The alternative would be a return to the brutality of the past. In 2017, Marawi was the scene of a five-month battle between the Philippine military and Islamic State-led fighters. It was a grueling urban conflict, with militants aiming to turn Marawi into the capital of a Southeast Asian province of their Muslim caliphate. After months of fighting, the Philippines regained control of the city, backed by US and Australian airstrikes and surveillance. Two senior Islamic State leaders were also killed.
By some estimates, 400,000 people were displaced, and since then, Marawi has been in the slow process of restoration and recovery. The central government has reached peace accommodations with different, more mainstream separatist and sectarian groups that include elections, but the most extreme elements surface periodically. It is too early to say how much traction they will gain this time.

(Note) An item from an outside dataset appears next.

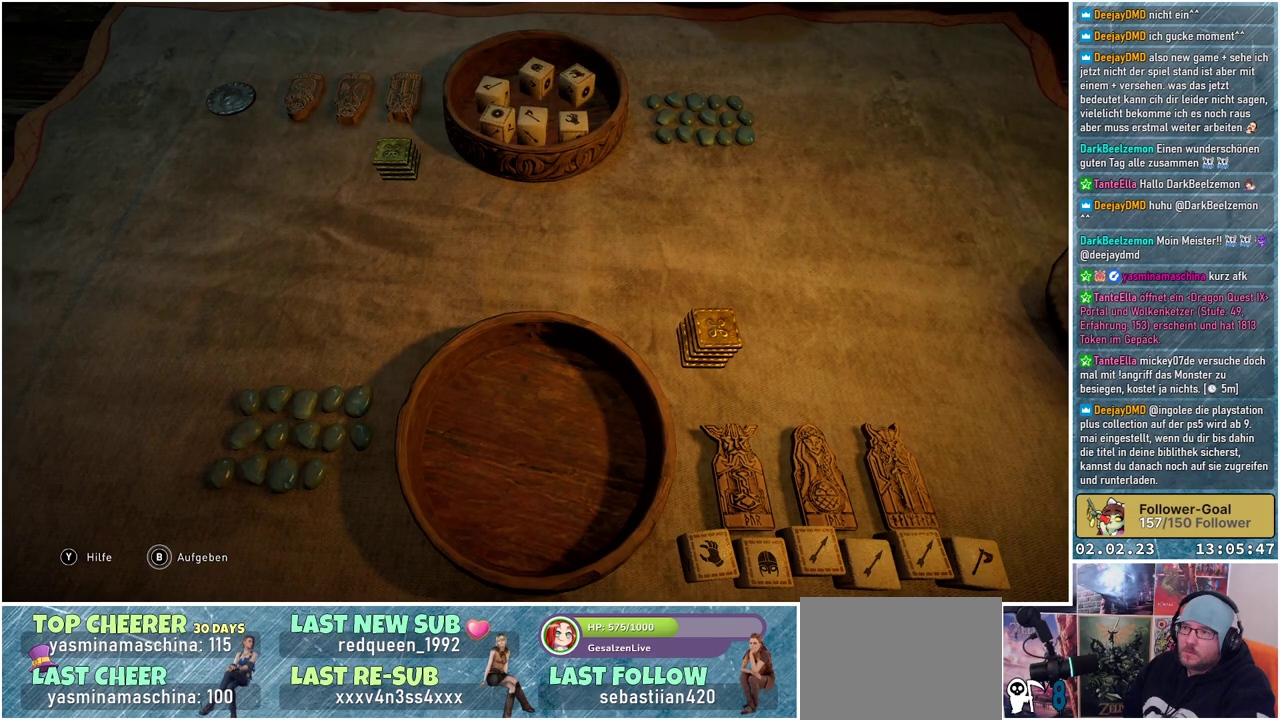
{"buttons": [], "left_stick": "center", "right_stick": "center", "events": []}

“The blast in Mindanao State University is part of the ISIS [Islamic State of Iraq and Syria] followers attempt to recapture Marawi,” said Rommel Banlaoi, chairman of the Manila-based Philippine Institute for Peace, Violence and Terrorism Research. “The aim is to start up a new round of violence to establish the Islamic State in the Philippines.”

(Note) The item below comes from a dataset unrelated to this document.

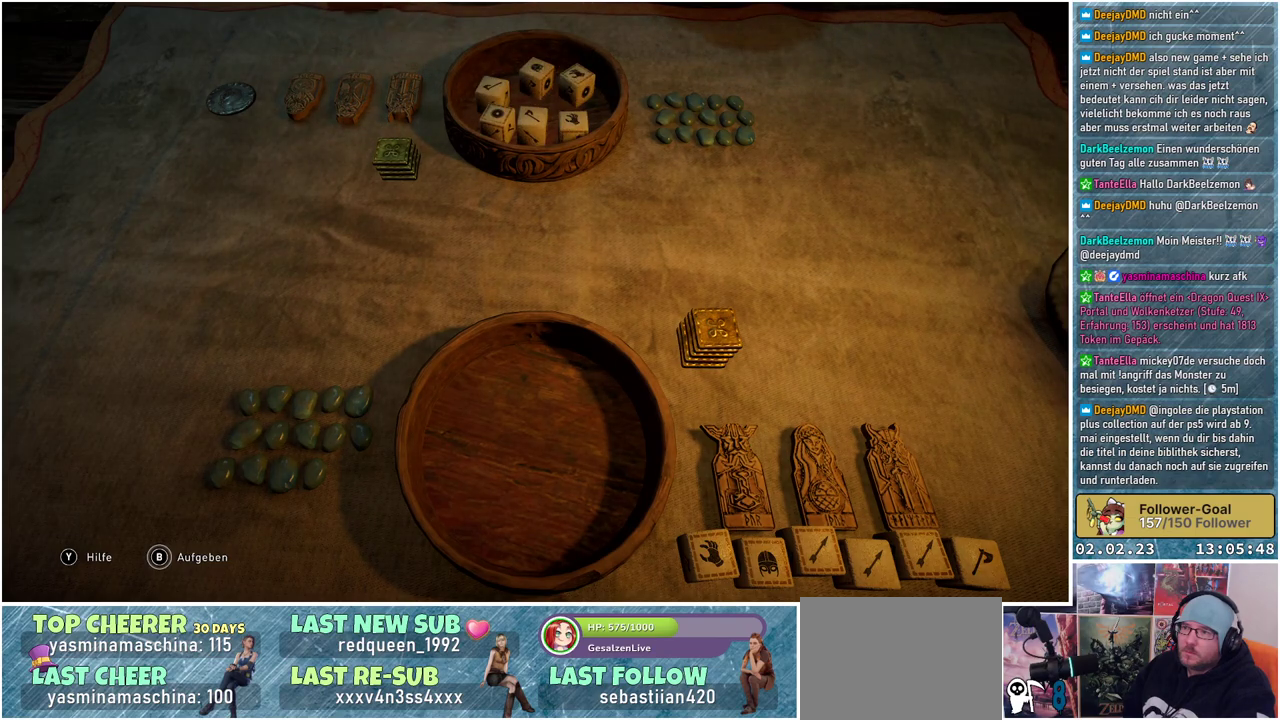
{"buttons": [], "left_stick": "center", "right_stick": "center", "events": []}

This is not a new goal. Islamic State has always capitalized on the long history of armed struggle in the predominantly Muslim region to achieve autonomy or more from the Catholic majority Philippines. However, the Hamas attack on Oct. 7 that killed 1,200 Israelis and foreign nationals and took as many as 240 hostage, might be driving a new security threat.
As Israel’s military response pushed the claimed civilian death toll in Gaza above 17,000, and with images of dead and injured children flooding their timelines, Muslims across Asia have attended rallies and sermons in support of Palestinians. While there has been no direct link announced between the violence in Gaza and the Marawi bombing, the situation is one that Islamic State militants have been able to exploit in their attempts to find new recruits.
There is also the added element of internal rivalry between terror groups, as they advance longer-range agendas, said Greg Barton, chair of Global Islamic Politics at the Melbourne-based Deakin University.
“The Islamic State, which has historically criticized Hamas for not being hardline enough, may feel under pressure to put itself back in the spotlight,” he said.
Heavily damaged in the five months of fighting and occupation six years ago, Marawi is slowly being rebuilt, but thousands of people have yet to return to their homes or their old lives. The glacial pace at which the reconstruction of the city has been moving has only added to decades of failure to make good on promises to improve the chronically poor region.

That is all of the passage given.